Extract provided -
[Start of section]
The claim
“The capital cost [of new free schools] will come from reducing spending on the government’s extremely wasteful Building Schools for the Future programme by 15 per cent.”
Michael Gove, (then shadow) education secretary, The Independent, 20 April 2010
Cathy Newman checks it out
During the election campaign, Michael Gove had to answer some difficult questions about how on earth he’d pay for his Swedish-style “free schools”. His answer was always that there was plenty of cash to spare in the Building Schools for the Future programme – the £55bn fund to rebuild English secondaries. But today, he let slip that money would no longer be used. Why not?
Over to the team for the analysis
Free schools will get cash for each pupil to cover day-to-day school running costs such as paying teachers. That’s fine once a school is up and running – but what about start-up costs such as building or converting new premises?
In the weeks before the election, Michael Gove promised to fund the capital (ie set-up and building) costs of the new schools by cutting the Building Schools for the Future (BSF) budget by 15 per cent.
Today, though, he U-turned – telling us that pot of cash would no longer be used.
Channel 4 News FactCheck understands the Treasury didn’t want the education secretary to use money from the BSF budget because they were worried the underspend he was counting on might not materialise.
The Treasury’s concerns are laid bare in a confidential document, seen by the FactCheck team.
It refers to “difficulties” using the BSF money because the Treasury was “unlikely to agree”. It said there was now an “immediate challenge” to find the money needed to set up the free schools this year, and added that £120m needed next year would be the “first call on the next spending review settlement”. Negotiations with the Treasury on that begin within weeks.
The document – a briefing note for Mr Gove for today’s press conference – went on to suggest something much more controversial.
Officials said the first of the new schools should be funded by money originally intended for free school meals for the poorest pupils. The shadow education secretary accused Mr Gove of robbing the poor to fund the rich, who are considered more likely to lobby for the new schools.
Ten days ago, the coalition shelved an £85m plan to extend free school meals to half a million children from poor working families, which would have lifted 50,000 children out of poverty. Campaigners slammed the move as “completely at odds with the coalition’s commitment to end child poverty”.
At the time, Mr Gove said any savings in the department would be re-invested in “measures that most directly affect attainment for the poorest pupils”. He said this would include programmes to get top graduates and career-changers teaching in the toughest schools – no mention of funding free schools.
[End of section]
Information supplied -
[Start of section]
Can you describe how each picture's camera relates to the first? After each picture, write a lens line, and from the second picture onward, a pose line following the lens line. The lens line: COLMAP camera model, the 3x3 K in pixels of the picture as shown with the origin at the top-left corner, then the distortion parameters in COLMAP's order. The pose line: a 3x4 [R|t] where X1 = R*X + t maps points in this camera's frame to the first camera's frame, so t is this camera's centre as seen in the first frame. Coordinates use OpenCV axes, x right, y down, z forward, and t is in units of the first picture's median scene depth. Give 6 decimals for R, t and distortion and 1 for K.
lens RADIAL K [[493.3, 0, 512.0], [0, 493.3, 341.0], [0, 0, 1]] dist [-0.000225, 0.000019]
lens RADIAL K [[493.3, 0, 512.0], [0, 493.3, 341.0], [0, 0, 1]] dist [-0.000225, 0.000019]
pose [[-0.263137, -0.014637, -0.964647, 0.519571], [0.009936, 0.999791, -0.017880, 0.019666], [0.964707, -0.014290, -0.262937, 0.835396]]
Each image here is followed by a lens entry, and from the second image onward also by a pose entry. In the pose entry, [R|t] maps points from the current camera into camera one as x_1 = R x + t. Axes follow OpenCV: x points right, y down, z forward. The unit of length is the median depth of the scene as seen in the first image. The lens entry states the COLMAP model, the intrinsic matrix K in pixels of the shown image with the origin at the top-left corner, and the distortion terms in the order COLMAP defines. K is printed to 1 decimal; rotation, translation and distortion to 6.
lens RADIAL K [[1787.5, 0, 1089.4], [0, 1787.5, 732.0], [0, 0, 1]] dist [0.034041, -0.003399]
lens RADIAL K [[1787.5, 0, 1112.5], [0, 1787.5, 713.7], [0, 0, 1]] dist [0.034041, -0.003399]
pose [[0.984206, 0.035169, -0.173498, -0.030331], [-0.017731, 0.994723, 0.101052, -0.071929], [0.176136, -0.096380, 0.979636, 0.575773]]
[End of section]
Work task A - In the fact check on free school funding, reproduce the part that opens with "Today, though, he" and closes with "the FactCheck team.", substituting "finance ministry" for "Treasury".
Work task B - Carry on the fact check on free school funding from its last sentence.

Task response A -
Today, though, he U-turned – telling us that pot of cash would no longer be used.
Channel 4 News FactCheck understands the finance ministry didn’t want the education secretary to use money from the BSF budget because they were worried the underspend he was counting on might not materialise.
The finance ministry’s concerns are laid bare in a confidential document, seen by the FactCheck team.

Task response B -
Channel 4 News asked the education department about the document, written a week ago. Officials at first denied its existence. They then admitted it was genuine, but insisted that Mr Gove had now ruled out using the meals money for the new schools.
It’s strange there was no sign of that change of heart in the margins of the briefing note. Handwritten notes on the document indicating where the education secretary disagreed with his officials’ analysis said he wouldn’t announce next year’s £120m funding for free schools today because he wanted “greater flexibility”. However, on the matter of using free school meals money for the new schools, nothing was written.
Today, the government said it would use £50m from a £200m technology fund to help pay for set-up costs of schools this year. The money would have gone on whiteboards and school IT – useful kit, but not as sensitive as meals for the poorest children. But if there’s a big demand for free schools, Mr Gove will soon be scouring his department for further cuts to pay for them. £50m will only pay for around three new schools, but would go further if – as has happened abroad – schools were set up in the likes of empty office buildings.
Cathy Newman’s verdict
We don’t know how seriously Mr Gove considered raiding the free school meals budget to fund his new free schools. What we do know is that when Channel 4 News confronted his department about his plan, officials were swift to disown it. Education cuts under the Heath government earned the then education secretary the unflattering sobriquet “Thatcher Thatcher Milk Snatcher”.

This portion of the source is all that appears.